The negro problem, as it was called, was the issue of what the place of African Americans in society should be. They were no longer slaves, but the vast majority of white people did not consider them to be equal. So what place was there for them between slaves and equals? As James Baldwin once said:
At the root of the American Negro problem is the necessity of the American white man to find a way of living with the Negro...
I'm assuming that you're talking about the very beginning of the book where he says "How does it feel to be a problem. I answer seldom a word."
I believe he says this because he resents being seen as a problem and not as a person. He resents the way that people try to pretend that they accept black people ("I know an excellent colored man in town.") even when they really see him as a problem.
The "Negro problem," as Du Bois describes it, is rooted in his desire to "make it possible for a man to be both a Negro and an American." He describes a sort of "double consciousness" experienced by African-Americans. Black people born in the US were not Africans—their roots in the United States dated back generations. Yet they were not fully Americans, because they were unable to exercise many of the most basic rights enjoyed by white Americans, and their cultural existence was not valued or considered part of an "American" culture. Addressing the "Negro problem" was, Du Bois said, "a concrete test of the underlying principles of the great republic." It is true that Du Bois says he declines to answer the question, posed at the beginning of the book, of how it feels to be a problem, and no doubt Du Bois did believe that this question tended to deny his humanity.

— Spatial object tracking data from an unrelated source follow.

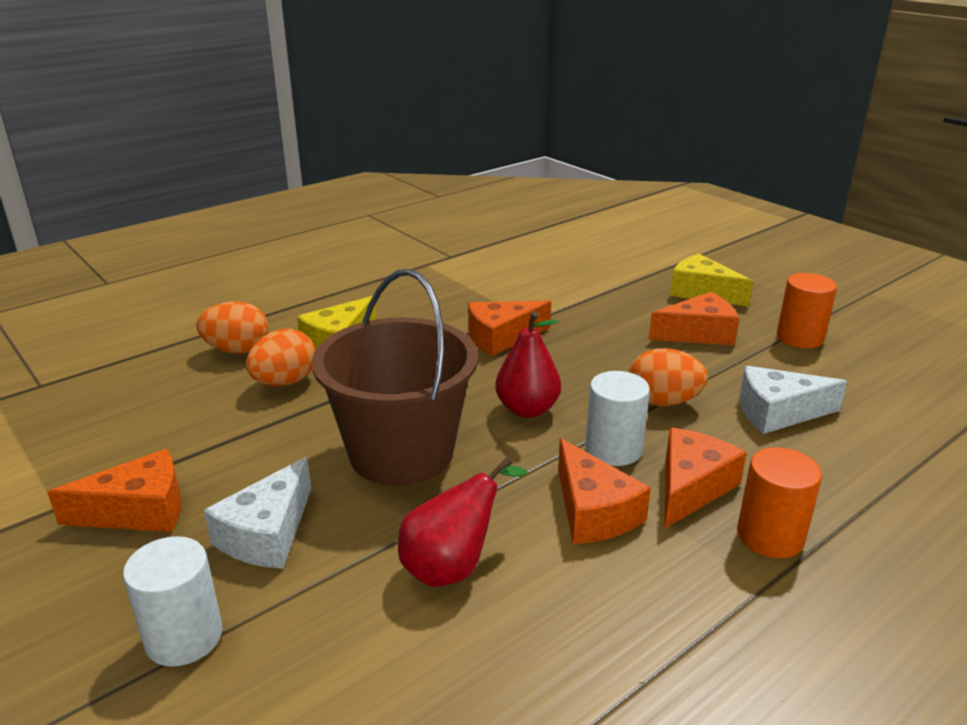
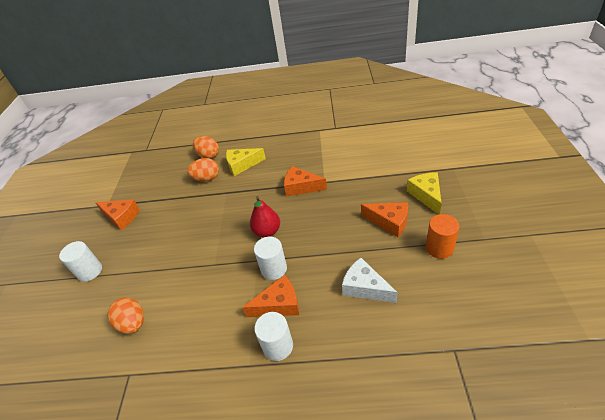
camera: 45 degrees right, 15 degrees up
white cheese [204,457,311,569] -> none
brown bucket [312,269,478,486] -> none
red pear [398,457,527,587] -> none
orange cheese [558,438,651,544] -> none
orange egg [629,348,708,406] -> orange egg moved to [107,297,144,334]
orange cylinder [737,447,822,558] -> white cylinder [254,312,293,361]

Yet the question is an important one to Du Bois, for The Souls of Black Folk is, in large part, meant to answer it. He urged his readers to "listen to the striving in the souls of black folk," and the "striving" in question was toward an answer to this question. In the second chapter of the book, he makes it clear that the burden of addressing this problem was not limited to African-American men and women: "The problem of the twentieth century," he said, "is the problem of the color-line."